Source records
--*--

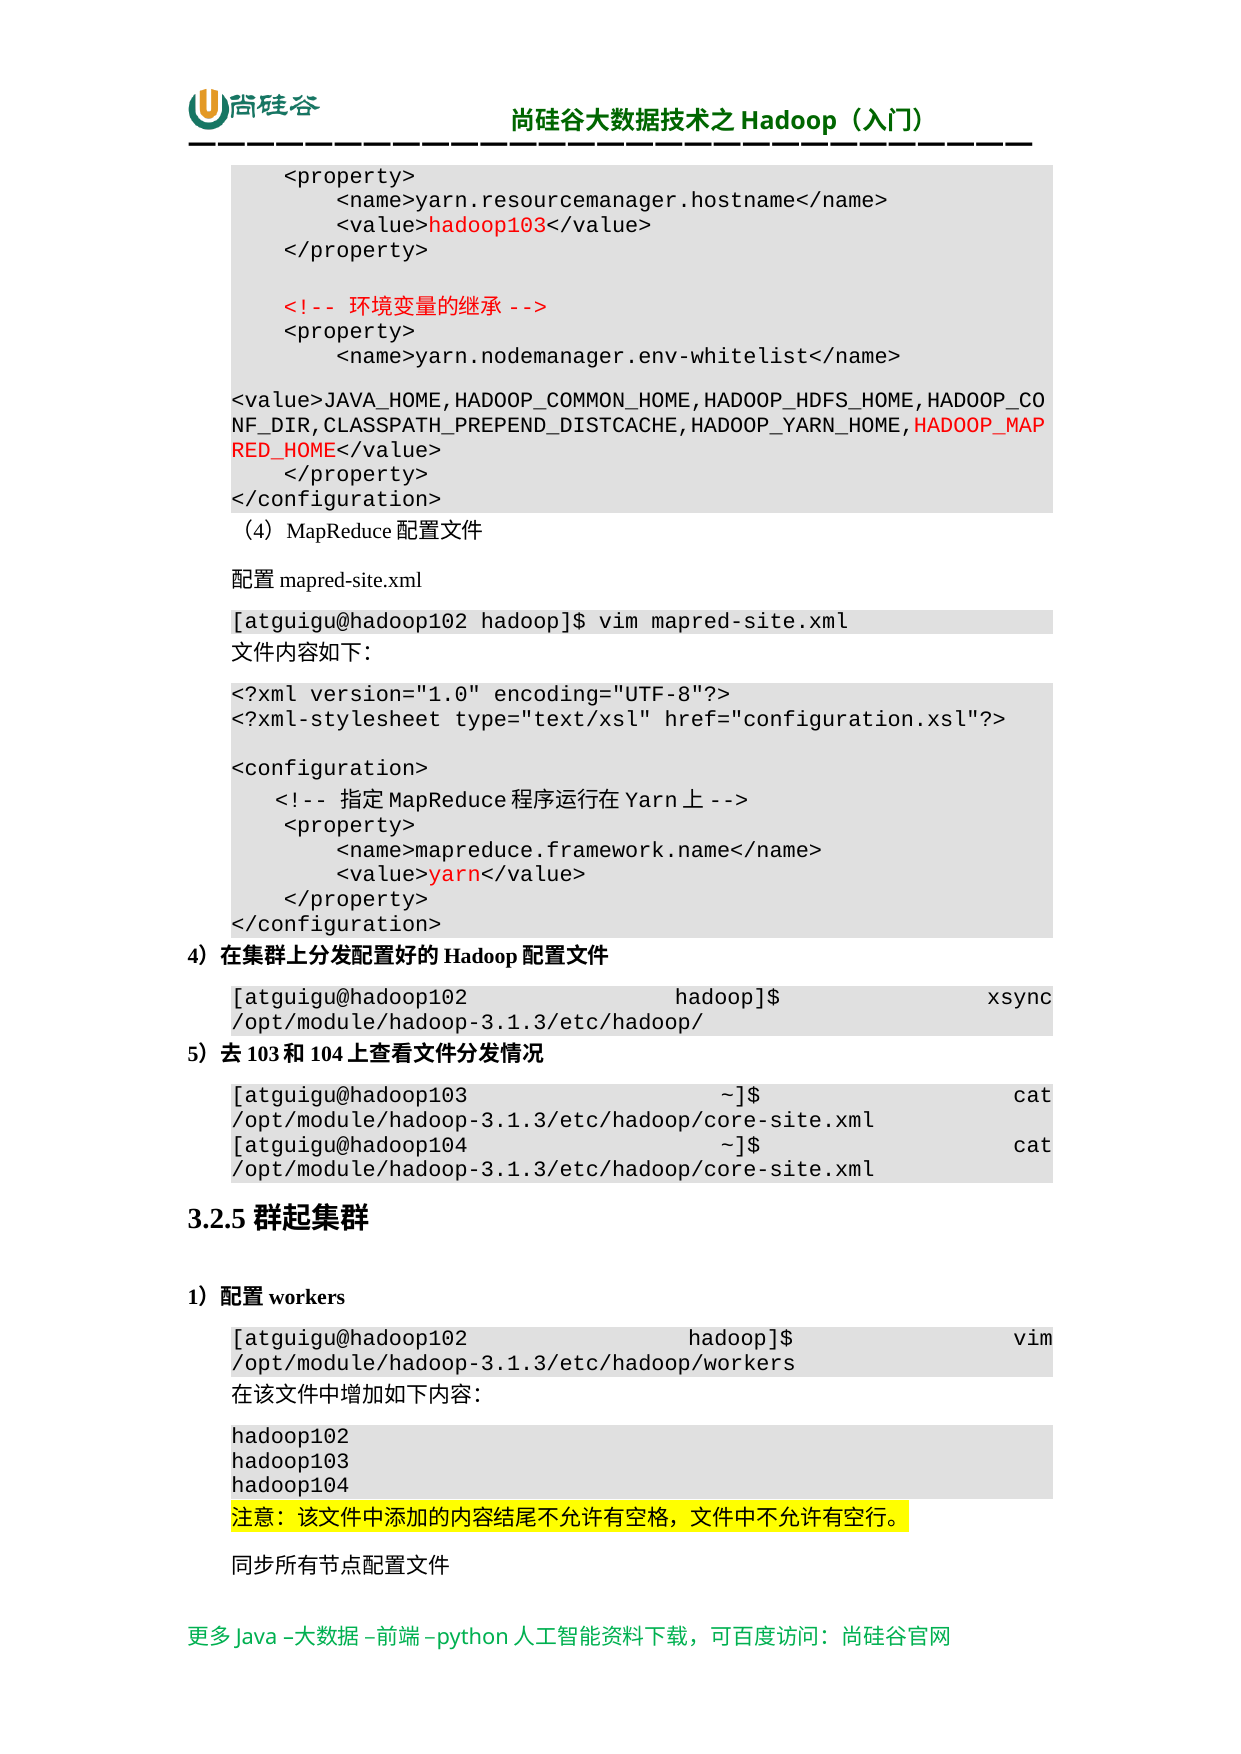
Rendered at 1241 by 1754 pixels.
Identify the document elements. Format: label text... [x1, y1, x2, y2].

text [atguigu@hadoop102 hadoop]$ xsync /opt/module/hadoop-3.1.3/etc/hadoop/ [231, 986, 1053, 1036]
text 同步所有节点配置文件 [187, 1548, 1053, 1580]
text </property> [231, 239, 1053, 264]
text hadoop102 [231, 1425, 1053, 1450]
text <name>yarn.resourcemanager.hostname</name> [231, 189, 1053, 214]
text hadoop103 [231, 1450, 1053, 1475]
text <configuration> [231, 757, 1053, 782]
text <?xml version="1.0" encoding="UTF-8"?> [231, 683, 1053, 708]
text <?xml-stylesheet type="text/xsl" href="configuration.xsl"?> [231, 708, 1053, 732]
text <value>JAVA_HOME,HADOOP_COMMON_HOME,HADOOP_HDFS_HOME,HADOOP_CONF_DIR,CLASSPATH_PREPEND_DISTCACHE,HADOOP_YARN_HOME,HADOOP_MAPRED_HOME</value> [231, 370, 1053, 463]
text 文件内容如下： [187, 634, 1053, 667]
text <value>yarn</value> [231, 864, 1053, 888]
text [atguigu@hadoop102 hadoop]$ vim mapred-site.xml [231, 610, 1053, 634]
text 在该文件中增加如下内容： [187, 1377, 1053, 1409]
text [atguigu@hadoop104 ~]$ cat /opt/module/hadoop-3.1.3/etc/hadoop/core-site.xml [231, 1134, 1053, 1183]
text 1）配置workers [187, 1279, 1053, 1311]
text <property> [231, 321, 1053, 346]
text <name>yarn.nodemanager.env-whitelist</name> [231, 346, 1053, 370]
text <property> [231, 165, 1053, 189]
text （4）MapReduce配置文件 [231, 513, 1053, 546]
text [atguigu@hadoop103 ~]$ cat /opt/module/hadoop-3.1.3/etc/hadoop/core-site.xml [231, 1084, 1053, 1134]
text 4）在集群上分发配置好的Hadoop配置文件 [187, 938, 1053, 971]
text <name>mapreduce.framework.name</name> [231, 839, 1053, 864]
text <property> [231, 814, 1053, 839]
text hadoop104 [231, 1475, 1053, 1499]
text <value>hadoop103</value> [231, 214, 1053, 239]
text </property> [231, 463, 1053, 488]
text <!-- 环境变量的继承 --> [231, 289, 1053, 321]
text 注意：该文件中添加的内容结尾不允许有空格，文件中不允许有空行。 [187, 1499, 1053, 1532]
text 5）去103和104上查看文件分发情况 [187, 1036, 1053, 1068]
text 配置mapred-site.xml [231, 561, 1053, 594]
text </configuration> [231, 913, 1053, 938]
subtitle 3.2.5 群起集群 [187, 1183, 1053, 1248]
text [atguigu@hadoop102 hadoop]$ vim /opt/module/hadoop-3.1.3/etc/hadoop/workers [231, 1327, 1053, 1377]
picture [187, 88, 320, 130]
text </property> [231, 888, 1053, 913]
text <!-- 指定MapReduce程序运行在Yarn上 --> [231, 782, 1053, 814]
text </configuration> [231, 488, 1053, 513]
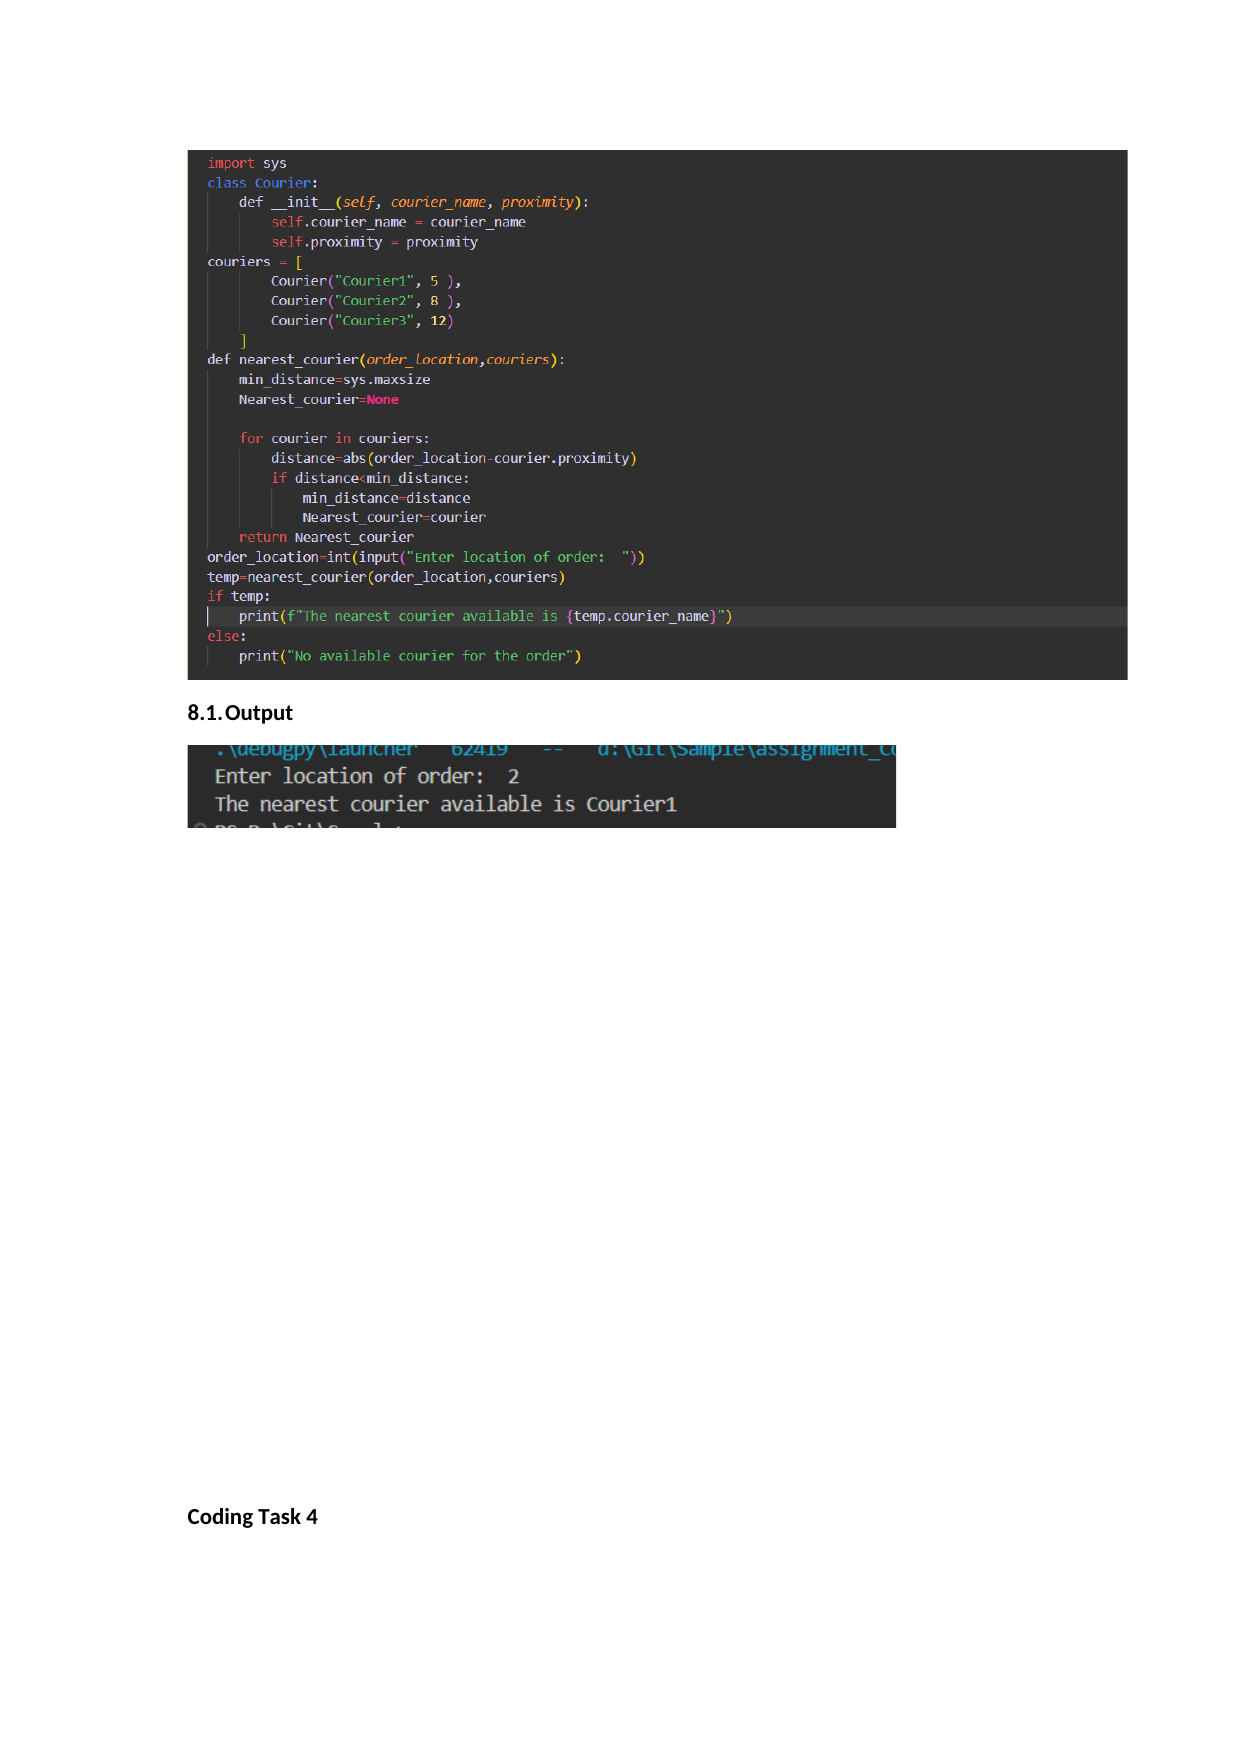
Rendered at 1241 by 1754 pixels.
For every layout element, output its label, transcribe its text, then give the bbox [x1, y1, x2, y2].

--*--

▶ **PROBLEM TO SOLVE**
Find how many lines in the entries include the string "module", and state only the number.

▶ **FINISHED TASK**
4